SEITENAUSZUG -
DIE KLEINE KRIMI-RUNDSCHAU (10. Lieferung)

»Ich töte nur für Catalaine«


und hier die vorherige-Ausgabe


Bücher, die nur von Rache handeln, kommen meistens über Pamphletistische nicht hinaus. Das ist mit dem 1991 erschienenen Erstling von Helen Zahavi nicht anders: Schmutziges Wochenende ist ein Haßbuch auf die Männerwelt - aber ein wundervolles. Die Dramaturgie stimmt nicht, die Handlung holpert und knarzt - aber wie die Freizeitnutte Bella plötzlich beschließt, sich nichts mehr gefallen zu lassen und die Kerle mit Wollust abmurkst (nachdem sie sich von einem iranischen Guru Absolution besorgt hat), das ist so böse und witzig, dass man die Schwächen des Romans sogar beim Lesen übersieht. Auch, weil die Zahavi ein paar gute Stilparodien eingebaut hat; eine Szene läßt sie wie reinen Peckinpah ablaufen, ein andermal sind wir bei Wedekinds "Lulu". Das intelligenteste Männerhasser-Buch ist bei ut-metro jetzt noch einmal aufgelegt worden.


Yasmina Khadra hat die Reihe um den algerischen Kommissar Llob (Ultimo 21/01) mit Herbst der Chimären abgeschlossen. Das ist nun gar kein Krimi mehr, trotz einiger Morde, weil im Krimi jede Handlung ein sinnvolles, nachvolziehbares Motiv verlangt. Im Algerien von Khadra sind nur noch durchgeknallte Irre tätig. An einer Stelle des Buches beschreibt Llob in wenigen Sätzen den Tod eines Fundamentalisten, und man merkt: es ist kein Mensch, über den er da schreibt, das ist nur noch ein haariges, stinkendes Tier. Andererseits kann er eine Party so beschreiben: "Da gibt's Frauen wie gefüllte Puten. Hier und da lagern ältere Damen mit der Reglosigkeit heiliger Kühe auf dem Diwan, damit beschäftigt, ihr fettes Vermögen wiederzukäuen." Das ist schön.

ENTNOMMENE ZEILEN -
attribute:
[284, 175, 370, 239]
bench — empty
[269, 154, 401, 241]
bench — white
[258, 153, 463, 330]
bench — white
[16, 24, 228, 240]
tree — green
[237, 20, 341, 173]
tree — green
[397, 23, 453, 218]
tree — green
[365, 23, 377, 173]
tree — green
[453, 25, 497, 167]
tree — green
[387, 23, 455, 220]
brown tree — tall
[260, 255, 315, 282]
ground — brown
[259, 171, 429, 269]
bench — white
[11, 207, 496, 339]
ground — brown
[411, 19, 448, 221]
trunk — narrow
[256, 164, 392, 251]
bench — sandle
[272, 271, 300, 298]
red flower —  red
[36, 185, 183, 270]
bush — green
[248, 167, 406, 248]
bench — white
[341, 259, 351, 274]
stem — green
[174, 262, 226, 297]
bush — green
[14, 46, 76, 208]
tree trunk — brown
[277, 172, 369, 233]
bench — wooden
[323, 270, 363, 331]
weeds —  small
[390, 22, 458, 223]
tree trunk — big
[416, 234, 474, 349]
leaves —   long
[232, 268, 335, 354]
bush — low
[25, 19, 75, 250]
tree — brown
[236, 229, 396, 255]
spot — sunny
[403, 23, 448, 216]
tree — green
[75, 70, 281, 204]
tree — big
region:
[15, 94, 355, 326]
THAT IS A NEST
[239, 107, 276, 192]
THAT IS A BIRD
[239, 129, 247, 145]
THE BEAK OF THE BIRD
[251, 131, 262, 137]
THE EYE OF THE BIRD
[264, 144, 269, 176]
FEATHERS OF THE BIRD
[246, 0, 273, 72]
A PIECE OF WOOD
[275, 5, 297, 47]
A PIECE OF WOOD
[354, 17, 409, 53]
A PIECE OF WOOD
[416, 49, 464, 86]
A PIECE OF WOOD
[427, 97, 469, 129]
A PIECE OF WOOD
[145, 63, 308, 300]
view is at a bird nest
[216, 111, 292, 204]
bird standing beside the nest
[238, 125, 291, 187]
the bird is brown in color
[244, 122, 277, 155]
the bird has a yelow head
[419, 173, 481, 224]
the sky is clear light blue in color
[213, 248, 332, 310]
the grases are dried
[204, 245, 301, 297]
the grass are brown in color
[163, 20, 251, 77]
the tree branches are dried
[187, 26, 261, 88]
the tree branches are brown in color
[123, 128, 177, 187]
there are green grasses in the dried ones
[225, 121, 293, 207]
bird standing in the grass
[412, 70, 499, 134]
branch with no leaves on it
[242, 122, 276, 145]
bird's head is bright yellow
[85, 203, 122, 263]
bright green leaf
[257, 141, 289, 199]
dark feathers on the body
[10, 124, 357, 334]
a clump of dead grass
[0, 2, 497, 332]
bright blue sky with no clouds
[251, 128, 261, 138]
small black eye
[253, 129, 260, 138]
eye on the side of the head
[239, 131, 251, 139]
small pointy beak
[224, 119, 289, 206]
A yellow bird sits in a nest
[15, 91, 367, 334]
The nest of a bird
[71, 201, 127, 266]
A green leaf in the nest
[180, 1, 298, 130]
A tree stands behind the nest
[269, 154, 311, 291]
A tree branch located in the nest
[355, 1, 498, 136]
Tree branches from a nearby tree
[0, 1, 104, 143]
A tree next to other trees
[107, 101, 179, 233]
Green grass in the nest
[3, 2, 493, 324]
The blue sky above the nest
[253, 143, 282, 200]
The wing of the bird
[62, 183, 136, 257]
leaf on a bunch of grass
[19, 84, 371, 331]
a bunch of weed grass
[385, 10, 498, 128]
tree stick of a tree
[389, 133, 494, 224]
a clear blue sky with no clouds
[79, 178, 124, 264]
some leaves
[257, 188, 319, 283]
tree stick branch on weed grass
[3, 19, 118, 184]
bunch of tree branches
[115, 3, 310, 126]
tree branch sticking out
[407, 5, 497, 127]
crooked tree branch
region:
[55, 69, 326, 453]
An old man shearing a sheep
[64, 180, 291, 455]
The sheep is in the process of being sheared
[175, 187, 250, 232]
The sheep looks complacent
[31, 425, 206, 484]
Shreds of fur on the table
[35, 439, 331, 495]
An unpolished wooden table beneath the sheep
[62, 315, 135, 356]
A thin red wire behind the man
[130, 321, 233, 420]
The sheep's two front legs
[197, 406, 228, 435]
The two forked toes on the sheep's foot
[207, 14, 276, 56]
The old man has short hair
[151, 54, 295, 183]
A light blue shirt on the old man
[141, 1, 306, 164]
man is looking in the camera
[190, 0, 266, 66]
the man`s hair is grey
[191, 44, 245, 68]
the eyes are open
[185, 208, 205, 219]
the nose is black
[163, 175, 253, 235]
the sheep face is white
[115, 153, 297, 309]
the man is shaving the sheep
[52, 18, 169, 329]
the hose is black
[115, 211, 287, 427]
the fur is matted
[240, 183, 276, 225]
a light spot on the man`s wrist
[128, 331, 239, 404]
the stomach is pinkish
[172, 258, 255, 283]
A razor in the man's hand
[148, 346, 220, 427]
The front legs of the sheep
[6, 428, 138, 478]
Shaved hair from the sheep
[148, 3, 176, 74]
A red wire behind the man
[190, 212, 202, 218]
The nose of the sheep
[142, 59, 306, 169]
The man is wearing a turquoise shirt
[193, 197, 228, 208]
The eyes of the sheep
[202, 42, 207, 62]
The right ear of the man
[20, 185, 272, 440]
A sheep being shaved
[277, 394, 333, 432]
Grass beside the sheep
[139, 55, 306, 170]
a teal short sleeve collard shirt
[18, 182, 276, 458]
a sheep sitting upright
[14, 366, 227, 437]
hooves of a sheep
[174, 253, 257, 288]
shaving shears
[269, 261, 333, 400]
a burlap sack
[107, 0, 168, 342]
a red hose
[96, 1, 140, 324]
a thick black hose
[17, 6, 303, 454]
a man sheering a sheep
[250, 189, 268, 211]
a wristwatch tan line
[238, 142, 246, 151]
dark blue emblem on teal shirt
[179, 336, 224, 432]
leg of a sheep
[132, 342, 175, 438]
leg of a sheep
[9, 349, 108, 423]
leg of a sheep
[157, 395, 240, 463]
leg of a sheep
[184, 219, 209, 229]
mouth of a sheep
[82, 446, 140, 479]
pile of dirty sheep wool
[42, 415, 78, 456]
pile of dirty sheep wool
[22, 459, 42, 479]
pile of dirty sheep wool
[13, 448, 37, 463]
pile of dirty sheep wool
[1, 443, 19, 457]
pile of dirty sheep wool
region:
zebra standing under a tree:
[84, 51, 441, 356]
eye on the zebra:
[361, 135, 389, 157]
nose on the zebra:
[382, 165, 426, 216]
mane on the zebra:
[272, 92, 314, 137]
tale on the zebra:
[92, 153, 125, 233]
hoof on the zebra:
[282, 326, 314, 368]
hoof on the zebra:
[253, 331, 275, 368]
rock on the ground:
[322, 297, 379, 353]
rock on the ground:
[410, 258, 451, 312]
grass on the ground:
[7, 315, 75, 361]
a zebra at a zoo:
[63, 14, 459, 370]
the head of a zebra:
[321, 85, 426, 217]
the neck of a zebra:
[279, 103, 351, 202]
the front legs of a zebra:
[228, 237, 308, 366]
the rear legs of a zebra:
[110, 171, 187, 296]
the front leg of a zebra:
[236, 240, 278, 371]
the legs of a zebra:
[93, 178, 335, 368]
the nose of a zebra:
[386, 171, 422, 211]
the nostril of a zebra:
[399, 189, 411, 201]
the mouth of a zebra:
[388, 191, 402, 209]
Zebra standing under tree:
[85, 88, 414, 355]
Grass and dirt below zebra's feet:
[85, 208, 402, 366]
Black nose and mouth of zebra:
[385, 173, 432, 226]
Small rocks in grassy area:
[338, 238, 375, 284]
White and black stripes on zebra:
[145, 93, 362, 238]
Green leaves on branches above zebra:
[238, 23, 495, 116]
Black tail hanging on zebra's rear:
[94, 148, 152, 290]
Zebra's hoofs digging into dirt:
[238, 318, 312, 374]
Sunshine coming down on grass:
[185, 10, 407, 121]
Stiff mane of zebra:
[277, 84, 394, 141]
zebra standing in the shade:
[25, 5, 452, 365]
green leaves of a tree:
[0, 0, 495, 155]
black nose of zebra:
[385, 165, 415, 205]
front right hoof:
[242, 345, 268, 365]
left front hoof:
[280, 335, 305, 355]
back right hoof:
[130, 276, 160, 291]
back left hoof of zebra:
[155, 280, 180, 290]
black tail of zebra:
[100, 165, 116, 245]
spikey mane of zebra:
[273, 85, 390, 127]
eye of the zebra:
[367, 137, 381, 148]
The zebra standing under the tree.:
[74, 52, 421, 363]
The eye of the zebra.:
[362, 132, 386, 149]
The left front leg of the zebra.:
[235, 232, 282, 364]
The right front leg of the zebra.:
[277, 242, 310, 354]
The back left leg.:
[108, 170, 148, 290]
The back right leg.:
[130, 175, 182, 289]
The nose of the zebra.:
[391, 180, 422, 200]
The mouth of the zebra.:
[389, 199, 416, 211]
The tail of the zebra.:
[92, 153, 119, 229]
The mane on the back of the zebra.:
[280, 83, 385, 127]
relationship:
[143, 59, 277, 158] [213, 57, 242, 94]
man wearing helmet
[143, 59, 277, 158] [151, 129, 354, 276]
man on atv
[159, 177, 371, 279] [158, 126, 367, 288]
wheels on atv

AUFGABEN -
(A) Schreibe aus der Krimi-Rundschau den Teil, der mit den Worten um „und hier die“ beginnt und mit „einmal aufgelegt worden.“ endet, noch einmal ab und ersetze dabei „Bella“ durch „Stella“.
(B) Fasse den Absatz der Krimi-Rundschau, der mit „Yasmina Khadra hat die Reihe“ beginnt, als kurze Liste zusammen und behalte dabei seine wichtigsten Aussagen bei.
(C) Beantworte anhand der Krimi-Rundschau diese Fragen:
(i) In welchem Jahr ist Helen Zahavis Erstling erschienen?
(ii) Wo ist „Schmutziges Wochenende“ noch einmal aufgelegt worden?
(iii) Mit welchem Buch hat Yasmina Khadra die Reihe um Kommissar Llob abgeschlossen?
Die Zeilen stammen aus einer anderen Quelle.

LÖSUNGEN -
(A)
und hier die vorherige-Ausgabe


Bücher, die nur von Rache handeln, kommen meistens über Pamphletistische nicht hinaus. Das ist mit dem 1991 erschienenen Erstling von Helen Zahavi nicht anders: Schmutziges Wochenende ist ein Haßbuch auf die Männerwelt - aber ein wundervolles. Die Dramaturgie stimmt nicht, die Handlung holpert und knarzt - aber wie die Freizeitnutte Stella plötzlich beschließt, sich nichts mehr gefallen zu lassen und die Kerle mit Wollust abmurkst (nachdem sie sich von einem iranischen Guru Absolution besorgt hat), das ist so böse und witzig, dass man die Schwächen des Romans sogar beim Lesen übersieht. Auch, weil die Zahavi ein paar gute Stilparodien eingebaut hat; eine Szene läßt sie wie reinen Peckinpah ablaufen, ein andermal sind wir bei Wedekinds "Lulu". Das intelligenteste Männerhasser-Buch ist bei ut-metro jetzt noch einmal aufgelegt worden.

(B)
- Mit „Herbst der Chimären“ hat Yasmina Khadra die Reihe um den algerischen Kommissar Llob abgeschlossen.
- Trotz einiger Morde ist das Buch kein Krimi mehr, weil im Krimi jede Handlung ein nachvollziehbares Motiv verlangt. In Khadras Algerien sind nur noch durchgeknallte Irre tätig.
- Llob beschreibt den Tod eines Fundamentalisten in wenigen Sätzen wie den eines haarigen, stinkenden Tiers.
- Eine Party beschreibt er mit Frauen wie gefüllten Puten und mit älteren Damen, die wie heilige Kühe auf dem Diwan lagern. Die Rundschau findet das schön.

(C)
(i) 1991
(ii) Bei ut-metro.
(iii) Mit „Herbst der Chimären“.